• 13. P Values

Motivating Scenario: You understand the null hypothesis and the sampling distribution, and you’ve heard of a p-value. Now you’re ready to understand what this means!

Learning Goals: By the end of this section, you should be able to:

Understand the idea of a “test statistic”
- And why we calculate one.
Understand that a null sampling distribution is a histogram of test statistics generated under the null hypothesis.
- And understand why the “null hypothesis must be specific”.
Correctly present, explain, and interpret p-values.
- And know how to compute them from a test statistic and a null sampling distribution.

NOTE: We will not learn how to generate the null sampling distribution yet. But as with bootstrapping we can use brute force computation (the next chapter), math tricks, (Section IV of the book), or simulation.

In null hypothesis significance testing we ask how unusual our observation would be if it came from the null model. To do this we must

Decide on a single value (known as the test statistic) that summarizes our observation.
Find the sampling distribution of this test statistic under the null model.
Compare the observed value of this test statistic to its sampling distribution under the null.
Summarize how “unusual” or “surprising” our observation would be if it was in fact generated by the null model.

In this subsection we work through this!

The Test Statistic

When we get into doing stats with math tricks, we will run into set of test statistics that you may have heard of already (e.g. t, F, \(\chi^2\), Z etc.) But, using computational tools allows us to come up with whatever test statistic we deem most appropriate. For example, in our motivating example about setting at least one hybrid seed, we are comparing two proportions (the proportion of pink-flowered plants with at least one hybrid and the proportion of white-flowered plants with at least one hybrid). Let’s summarize that as the difference in proportions, and have this be our test statistic.

The Sampling Distribution Under the Null

A histogram visualizes the sampling distribution of a test statistic under the null hypothesis. The x-axis represents the values of the test statistic, while the y-axis shows the relative frequency of these values. — Figure 1: A null sampling distribution of the difference in proportion of pink and white flowered parviflora RILs with at least one hybrid. Data are from upper sawmill.

Because the null model is specific, we can generate the expected distribution of the test statistic by creating a sampling distribution from the null model. For now, I will provide you with sampling distributions of test statistics under the null. Later, we’ll learn more about how to generate these distributions ourselves.

We can visualize the sampling distribution under the null as a histogram, just like any other sampling distribution (Figure 1).
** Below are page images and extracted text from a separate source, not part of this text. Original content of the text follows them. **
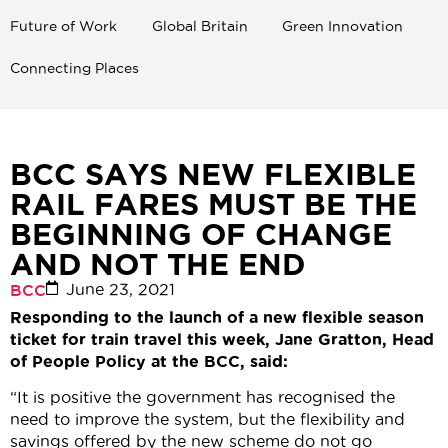
Future of Work
Global Britain
Green Innovation
Connecting Places
BCC SAYS NEW FLEXIBLE
RAIL FARES MUST BE THE
BEGINNING OF CHANGE
AND NOT THE END
June 23, 2021
BCC
Responding to the launch of a new flexible season
ticket for train travel this week, Jane Gratton, Head
of People Policy at the BCC, said:
“It is positive the government has recognised the
need to improve the system, but the flexibility and
savings offered by the new scheme do not go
Comparing Observation to the Null

Next, we compare our actual test statistic to its sampling distribution under the null hypothesis (Figure 2). Recall that we found that 9 of the 56 pink-petaled RIL and 4 of the 58 white-petaled RILs set at least one hybrid seed. SO our test statistic is \(\frac{9}{56}- \frac{4}{58}= 0.0917\)

Summarizing surprise as a P-value

The observed test statistic shown in figure @fig-null2 is a bit right of the mode of the null sampling distribution – it’s not the most common value the null would generate, but it (to my eye at least) not shocking.

We use the P-value to quantify how surprising it would be to observe a test statistic as extreme (or more extreme) under the null model. To calculate the P-value, we sum (or integrate) the area under the curve from our observation outward to the tails of the distribution. Since we are equally surprised by extreme values on both the lower (left) and upper (right) tails, we typically sum the extremes on both sides.

In Figure 3, we sum the areas as or more extreme than our observation on both the lower and upper tails. Because (roughly) 0.102 of the distribution larger than 0.0917 and roughly 0.042 of the distribution is less than -0.0917, our P-value is 0.102 + 0.042 = 0.144. This means that if there were truly no difference between the groups (the null hypothesis was true), we’d get a test statistic this extreme or more extreme in about 14.4% of experiments in which pink and white did not differ due to sampling alone.

If you have read carefully you may have noticed that the area to be more extreme on the left is not the same as the area to be more extreme on the right. You might expect these two tail areas to be identical (and they usually are), but in this example it is not. Here, the unevenness of sample sizes of pink and white flowered parviflora RILs leads to an asymmetric null sampling distribution.

Let’s contrast this observation with what we see at site GC where 35 of 50 pink flowered plants and 6 of 45 white flowered plants set at least one hybrid seed. Our test statistic equals \(\frac{35}{50} - \frac{6}{45} = 0.567\). Figure 4 shows that the null model almost never generates a test statistic as extreme as we see in our data. This p-value would therefore be pretty close to zero (p < 0.001). This means we would be quite shocked to see such a result come from the null model of no associateion between petal color and setting hybrid seed.